WHAT TO DO:
A complete answer lists every line of the entries below where the string "labels" appears.

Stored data
•••

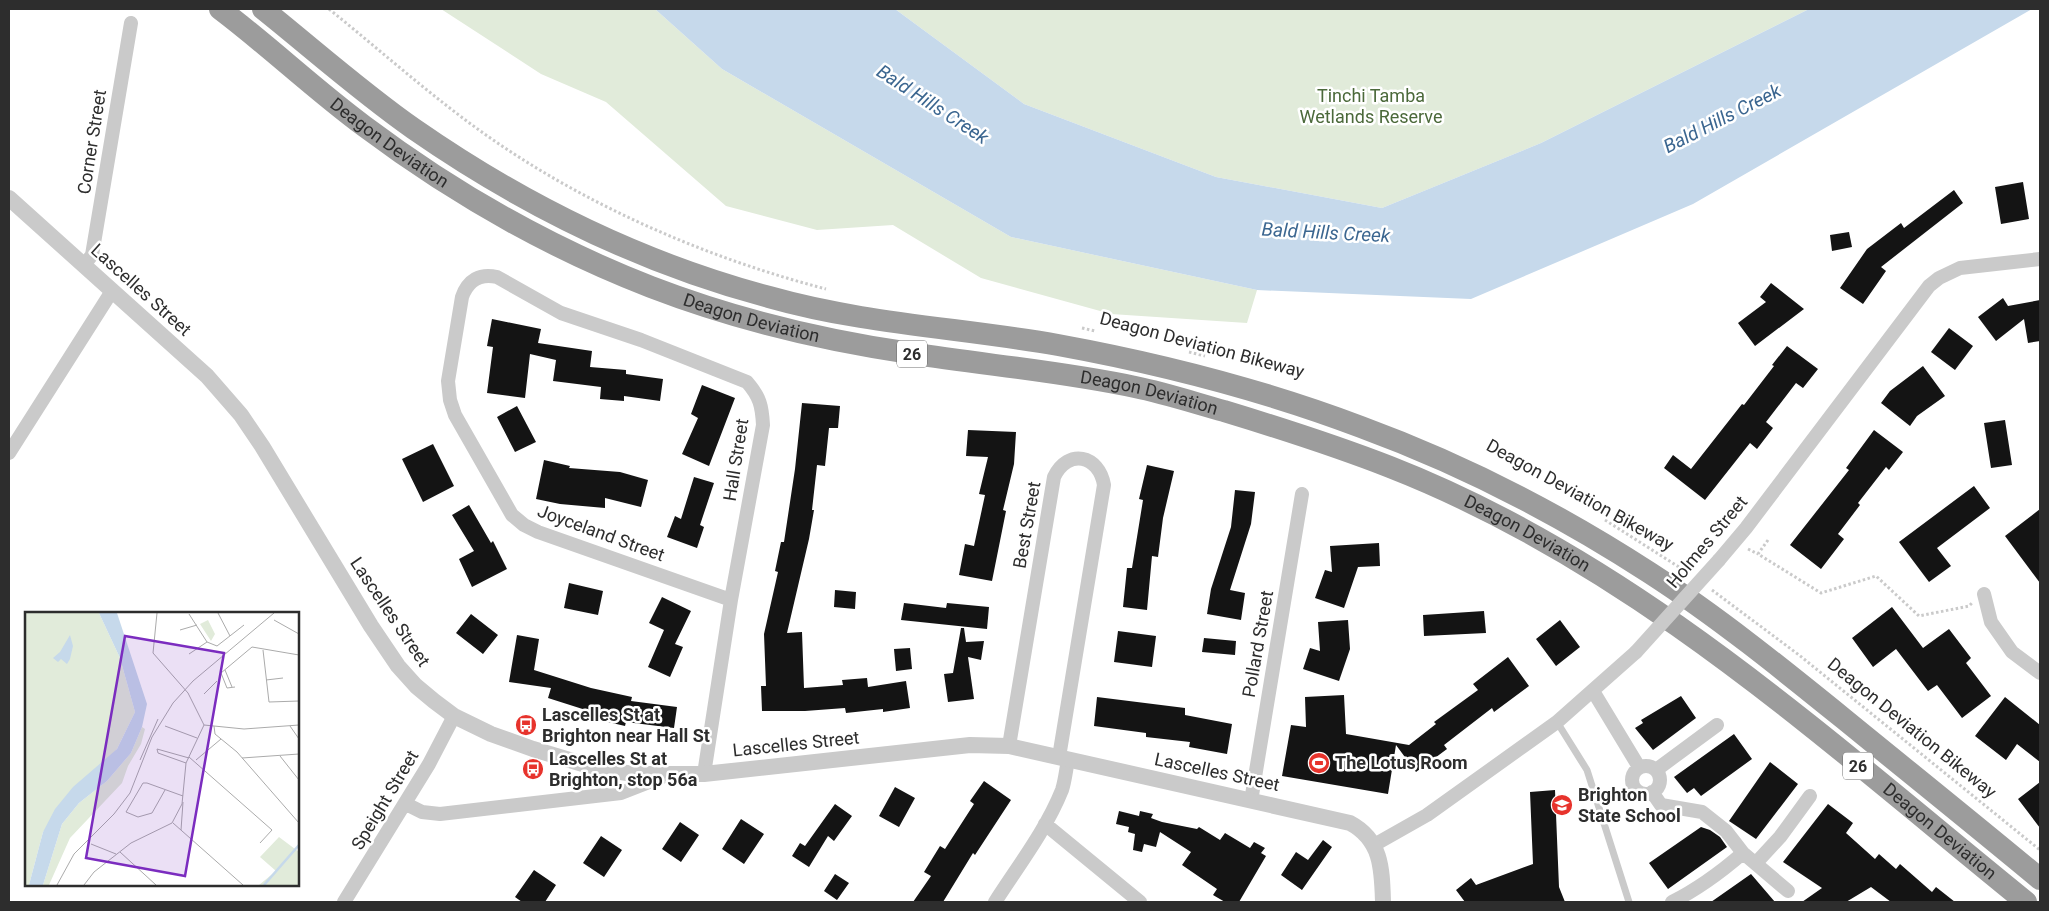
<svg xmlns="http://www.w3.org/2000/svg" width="2049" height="911" viewBox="0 0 2049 911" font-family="Roboto,sans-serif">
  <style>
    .green { fill: #e1ebda }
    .water { fill: #c6d9eb }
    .building { fill: #141414 }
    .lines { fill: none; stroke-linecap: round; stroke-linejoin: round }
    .path { stroke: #cacaca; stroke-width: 3; stroke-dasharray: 2.5 2.5; stroke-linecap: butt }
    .service { stroke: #cacaca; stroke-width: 7 }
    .minor { stroke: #cacaca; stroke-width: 14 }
    .tertiary { stroke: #cacaca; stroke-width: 16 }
    .trunk { stroke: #9c9c9c; stroke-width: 22 }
    .minor-bridge { stroke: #cacaca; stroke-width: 14 }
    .labels { text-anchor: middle; stroke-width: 5; stroke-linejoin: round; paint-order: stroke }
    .shield { fill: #fff; stroke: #6c6c6c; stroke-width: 1 }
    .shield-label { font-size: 16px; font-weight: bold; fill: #2d2d2d }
    .park-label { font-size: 18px; fill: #4b693a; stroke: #fff }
    .street-label { font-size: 18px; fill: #2d2d2d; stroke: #fff }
    .poi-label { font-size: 18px; font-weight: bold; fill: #2d2d2d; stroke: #fff; text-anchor: start }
    .water-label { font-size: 19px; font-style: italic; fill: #3b6690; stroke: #fff }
    .inset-river { fill: none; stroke: #c6d9eb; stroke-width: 2.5 }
    .inset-road { fill: none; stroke: #ababab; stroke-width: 1 }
    .view { fill: #7b2cbf; fill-opacity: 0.15; stroke: #7b2cbf; stroke-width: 2.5 }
    .inset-edge { fill: none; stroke: #2d2d2d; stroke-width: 2.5 }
  </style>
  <rect width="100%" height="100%" fill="#fff"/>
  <path class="green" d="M441 9H655L722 69 1011 237 1257 290 1247 323 1111 314 981 278 893 225 817 230 726 206 606 102 541 74Z
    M895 9H1809L1541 143 1382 208 1216 177 1024 104Z"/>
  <path class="water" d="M655 9H895L1024 104 1216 177 1382 208 1541 143 1809 9H2032L1693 204 1471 299 1257 290 1011 237 722 69Z"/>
  <path class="building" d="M2023 182 2029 219 2001 224 1995 187Z
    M1954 190 1963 203 1881 267 1886 271 1863 304 1840 288 1867 249 1901 223 1904 228Z
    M1849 232 1852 247 1832 251 1830 235Z
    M1771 283 1804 309 1755 346 1738 323 1766 302 1760 297Z
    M2003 298 2008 306 2040 300V341L2028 343 2024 319 1996 341 1978 317Z
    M492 319 541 329 538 343 592 351 590 367 626 370V374L663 379 660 401 624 396V401L600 399 601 387 553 381 556 360 530 354 525 398 487 393 493 347 487 346Z
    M1949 328 1973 346 1955 370 1931 352Z
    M1787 346 1818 369 1803 388 1796 383 1766 422 1773 428 1757 449 1750 443 1705 500 1664 468 1673 455 1691 469 1742 404 1744 405 1774 366 1772 365Z
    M1923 366 1945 396 1917 416 1910 426 1881 403 1890 391Z
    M702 385 735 398 709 466 682 454 698 418 691 414Z
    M802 403 840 406 838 428H829L825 466 817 465 812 510H814L809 539 787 633 802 632 804 688 843 685 842 680 867 678 868 687 906 681 910 708 883 712V709L846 713 845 708 805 711H762L761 686H766L764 634 778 572 775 571 781 542H784L795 469Z
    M517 406 536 442 515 452 497 417Z
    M2005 420 2012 465 1991 468 1984 423Z
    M968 430 1016 432 1014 464 1003 510 1006 511 992 581 959 575 965 544 974 546 985 495 979 494 988 457 966 456Z
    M1874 430 1903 452 1889 470 1886 467 1858 503 1860 505 1838 534 1844 539 1821 569 1790 545 1849 470 1846 468Z
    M433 444 454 486 423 502 402 459Z
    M544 460 570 466 569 468 620 472 648 480 641 507 605 498V508L560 504 536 499Z
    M1147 465 1174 471 1163 518 1158 557 1152 556 1147 610 1123 607 1127 568H1132L1143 500 1139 499Z
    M694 477 714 483 700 525 704 527 697 548 667 537 675 516 681 519Z
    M1974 486 1990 508 1937 548 1951 566 1929 582 1899 542Z
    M1235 490 1255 492 1251 524 1230 590 1245 593 1241 620 1207 614 1211 589 1231 527Z
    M469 505 491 543 493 541 507 569 472 587 459 559 474 551 452 515Z
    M2040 509V583L2005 536Z
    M1379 543 1380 566 1358 567 1344 608 1315 598 1325 570 1332 572 1330 546Z
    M569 583 603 591 598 615 564 608Z
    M835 590 856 592 855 609 834 607Z
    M662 597 691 611 675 644 683 647 670 677 648 667 664 630 649 623Z
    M904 603 946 608 947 603 989 607 987 629 901 620Z
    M1892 607 1923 648 1949 629 1971 658 1966 663 1991 696 1962 718 1937 685 1928 691 1896 649 1873 667 1852 638Z
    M1484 611 1486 633 1424 636 1423 615Z
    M471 614 498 635 483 654 456 633Z
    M1348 620 1350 649 1339 681 1303 669 1310 648 1320 651 1318 622Z
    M1560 620 1580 647 1556 666 1536 639Z
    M961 628H964L966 642 984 641 981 660 968 657 974 699 948 702 944 674 953 673Z
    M1118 631 1156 636 1152 667 1114 662Z
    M517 635 539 639 534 670 591 688 632 697 631 701 677 707 674 728 626 722 625 726 591 718 592 712 548 698 551 688 509 682Z
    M1204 638 1236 641 1235 655 1202 652Z
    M910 648 912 669 896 671 894 649Z
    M1508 657 1529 686 1494 712 1492 708 1444 745 1447 749 1416 772 1396 745 1388 794 1282 776 1291 725 1306 727 1305 697 1344 695 1346 734 1409 745 1436 724 1434 722 1478 690 1473 684Z
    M1681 696 1696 718 1653 750 1635 728 1643 723 1641 720Z
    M1097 697 1185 708V715L1232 724 1227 754 1189 747 1190 742 1146 737V733L1094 726Z
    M2005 697 2040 725V762L2017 744 2006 760 1975 736Z
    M1734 734 1752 759 1701 796 1694 788 1687 793 1674 777Z
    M1770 762 1798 784 1756 839 1729 821Z
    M984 781 1011 800 975 855 973 853 943 902H913L931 876 924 872 940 846 945 849 974 804 970 801Z
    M2040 782V828L2018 799Z
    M895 787 915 798 899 827 879 816Z
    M1555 790 1559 887 1565 902H1465L1456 890 1471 878 1476 885 1533 864 1530 792Z
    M835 804 852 816 834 841 828 836 809 867 792 856 800 843 805 846Z
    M1828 804 1853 823 1846 833 1875 859 1879 854 1896 869 1900 864 1932 892 1936 887 1955 902H1891L1871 887 1846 902H1802L1822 888 1783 862Z
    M1119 811 1139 816 1140 811 1153 814 1151 818 1162 822 1197 829 1199 827 1220 840 1225 833 1250 848 1254 842 1265 848 1261 853 1266 856 1239 902H1225L1213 895 1217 889 1182 865 1191 852 1160 832 1156 847 1144 844 1142 852 1133 850 1135 834 1128 832 1129 827 1116 824Z
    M741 819 764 834 744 864 722 849Z
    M680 822 699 835 681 862 662 849Z
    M1701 827 1710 830 1720 837 1727 847 1668 889 1649 863Z
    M601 836 622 850 604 877 583 863Z
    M1323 840 1332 847 1302 890 1281 875 1296 852 1308 860Z
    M534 870 556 885 545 902H522L515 897Z
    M835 874 849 883 837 900 824 891Z
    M1751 874 1775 902H1711Z"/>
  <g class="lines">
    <path class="path" d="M329 9C381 51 431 96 486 135 587 206 707 258 826 289
      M1082 328 1095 331
      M1189 352 1205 356
      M1605 520 1682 569
      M1768 540 1758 554 1821 593 1876 576 1919 616 1969 606 1972 603
      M1748 549 1758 554
      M1712 590 1799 655 2040 850"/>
    <path class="service" d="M1557 722 1587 770 1629 902"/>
    <path class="minor" d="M84 265 92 255 131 23
      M9 453 112 291
      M1719 560 1746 528 1929 286 1939 278 1960 268 2040 259
      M1984 594 1991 622 2012 652 2040 673
      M1593 691 1639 767
      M1009 746 1054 477C1068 448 1099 455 1104 485L1059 757
      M1632 780a14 14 0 1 1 28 0a14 14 0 1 1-28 0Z
      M1656 770 1717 725
      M704 774 731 600 763 425C762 406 760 397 747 382L641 340 561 313 497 277C480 273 468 280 462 297L448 381 450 400 455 415 512 515 524 525 538 532 731 600
      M1652 792 1661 805 1702 812 1726 831 1743 853 1788 891
      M1251 801 1302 494
      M406 804 422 812 440 814 621 793 667 775
      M1045 824 1140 902
      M1374 845 1427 815 1557 722 1636 652
      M1756 863 1780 837 1810 796
      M344 902 429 764 454 716
      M995 902C1018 866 1046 830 1062 790 1065 781 1066 770 1068 760
      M1672 902C1698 889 1721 872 1743 853"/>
    <path class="tertiary" d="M9 198 207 376 241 415 262 446 371 626 398 666 416 686 434 701 454 716 491 734 533 749 596 768 633 774H704L970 745 1009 746 1350 823C1382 840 1382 870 1383 902"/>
    <g class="trunk">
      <path id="s1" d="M220 9C269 46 314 89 364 126 452 192 548 247 651 287 734 319 822 340 910 353 985 365 1060 371 1135 387 1165 393 1195 403 1224 411 1280 428 1336 446 1390 467 1633 562 1827 741 2026 902"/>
      <path d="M263 9C313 49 361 92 414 129 522 204 641 263 769 297 864 324 962 328 1058 345 1162 364 1263 390 1361 427 1462 464 1559 514 1650 573 1718 617 1781 668 1844 719 1909 772 1975 825 2040 879"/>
    </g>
    <path class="minor-bridge" d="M1636 652 1719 560"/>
  </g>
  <defs>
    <g id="bus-disc" transform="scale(1.125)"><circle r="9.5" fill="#e7332c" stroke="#fff"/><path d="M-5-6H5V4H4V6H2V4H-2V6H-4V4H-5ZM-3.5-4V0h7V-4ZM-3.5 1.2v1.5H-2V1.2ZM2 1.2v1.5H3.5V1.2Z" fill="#fff"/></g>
    <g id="stadium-disc" transform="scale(1.125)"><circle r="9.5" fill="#e7332c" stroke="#fff"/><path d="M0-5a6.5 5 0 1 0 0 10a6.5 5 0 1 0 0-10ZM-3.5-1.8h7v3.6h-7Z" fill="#fff"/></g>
    <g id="school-disc" transform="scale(1.125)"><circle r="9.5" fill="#e7332c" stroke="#fff"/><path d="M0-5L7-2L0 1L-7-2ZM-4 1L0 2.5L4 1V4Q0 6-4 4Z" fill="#fff"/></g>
  </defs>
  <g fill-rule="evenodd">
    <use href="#bus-disc" x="526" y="725"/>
    <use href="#stadium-disc" x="1319" y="763"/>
    <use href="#bus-disc" x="533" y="769"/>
    <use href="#school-disc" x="1562" y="805"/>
  </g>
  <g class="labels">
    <g class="shield">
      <rect x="897" y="340.5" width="30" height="27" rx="4"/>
      <rect x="1843" y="752.5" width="30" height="27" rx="4"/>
    </g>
    <g class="shield-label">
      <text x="912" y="360">26</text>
      <text x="1858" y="772">26</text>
    </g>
    <g class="park-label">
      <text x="1371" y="102">Tinchi Tamba<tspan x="1371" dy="21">Wetlands Reserve</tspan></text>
    </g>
    <g class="street-label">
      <text transform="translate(92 142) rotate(-81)" y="6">Corner Street</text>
      <text dy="6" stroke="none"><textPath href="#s1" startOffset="216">Deagon Deviation</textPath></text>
      <text transform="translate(141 290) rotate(42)" y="6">Lascelles Street</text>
      <text dy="6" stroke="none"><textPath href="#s1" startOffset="621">Deagon Deviation</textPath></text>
      <text transform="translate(1202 345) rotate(15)" y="6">Deagon Deviation Bikeway</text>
      <text dy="6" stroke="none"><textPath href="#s1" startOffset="1026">Deagon Deviation</textPath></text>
      <text transform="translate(736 460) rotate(-81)" y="6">Hall Street</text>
      <text transform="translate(1580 495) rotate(29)" y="6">Deagon Deviation Bikeway</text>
      <text transform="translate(1027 525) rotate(-80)" y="6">Best Street</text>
      <text transform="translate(601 533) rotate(20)" y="6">Joyceland Street</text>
      <text dy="6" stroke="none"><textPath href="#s1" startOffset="1431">Deagon Deviation</textPath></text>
      <text transform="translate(1707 542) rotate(-50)" y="6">Holmes Street</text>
      <text transform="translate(390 612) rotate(56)" y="6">Lascelles Street</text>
      <text transform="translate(1258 644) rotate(-80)" y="6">Pollard Street</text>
      <text transform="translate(1912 728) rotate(39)" y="6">Deagon Deviation Bikeway</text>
      <text transform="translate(796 744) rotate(-6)" y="6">Lascelles Street</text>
      <text transform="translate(1217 772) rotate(12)" y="6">Lascelles Street</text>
      <text transform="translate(385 800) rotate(-59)" y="6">Speight Street</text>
      <text dy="6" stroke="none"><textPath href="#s1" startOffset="1941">Deagon Deviation</textPath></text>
    </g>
    <g class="poi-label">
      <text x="542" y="721">Lascelles St at<tspan x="542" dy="21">Brighton near Hall St</tspan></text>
      <text x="549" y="765">Lascelles St at<tspan x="549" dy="21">Brighton, stop 56a</tspan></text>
      <text x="1335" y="769">The Lotus Room</text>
      <text x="1578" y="801">Brighton<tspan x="1578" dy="21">State School</tspan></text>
    </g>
    <g class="water-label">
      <text transform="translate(933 104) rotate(33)" y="7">Bald Hills Creek</text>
      <text transform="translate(1722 118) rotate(-27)" y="7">Bald Hills Creek</text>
      <text transform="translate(1326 232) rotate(3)" y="7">Bald Hills Creek</text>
    </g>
  </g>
  <g transform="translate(25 612)">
    <rect width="274" height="274" fill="#fff"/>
    <path d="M0 1H74L95 46 110 100 92 137 18 220 4 273H0ZM183 8 190 22 186 29 175 12ZM117 115 120 117 116 132 103 154 97 171 45 226 24 273H18L37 212 54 191 82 169 106 141ZM254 225 274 240V273H234L251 259 235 245Z" fill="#e1ebda"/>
    <path d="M74 1H92L122 92 117 115 106 141 82 169 54 191 37 212 18 273H4L18 220 30 197 48 175 92 137 110 100 95 46ZM45 23 48 34 45 47 42 52 36 47 33 50 28 46 35 40Z" fill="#c6d9eb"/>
    <path class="inset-river" d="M239 273 274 233"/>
    <path class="inset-road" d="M132 1 128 41 163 81 179 113M193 1 205 24M164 2 182 30 192 34 219 13M249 8 274 22M155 18 172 13M238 38 244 90 274 89M164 42 182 30M200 58 207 75M241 68 258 66M210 75 202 76 196 61 227 35 274 43M179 82 192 69M179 113 219 117 274 113M140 114 172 126M189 114 190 122 212 140 274 211M265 114 274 127M255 144 274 168M164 145 247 218 235 231M217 146 274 142M115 148 133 107M171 148 196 127M161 151 133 141 132 137 164 146M140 178 127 201 113 205 101 200 118 171H122L158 184M148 211 218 273M156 218 158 190M66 232 91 242M95 240 131 273M32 273 49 242 89 202 105 181 127 125 148 91 168 69 249 1M59 273 69 260 106 231 147 211 157 192 161 151 179 113"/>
    <path class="view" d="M100 24 199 41 160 264 61 246Z"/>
    <rect width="274" height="274" class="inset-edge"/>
  </g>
  <rect width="2049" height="911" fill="none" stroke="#2d2d2d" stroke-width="20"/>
</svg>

•••

FINISHED EXERCISE:
    .labels { text-anchor: middle; stroke-width: 5; stroke-linejoin: round; paint-order: stroke }
  <g class="labels">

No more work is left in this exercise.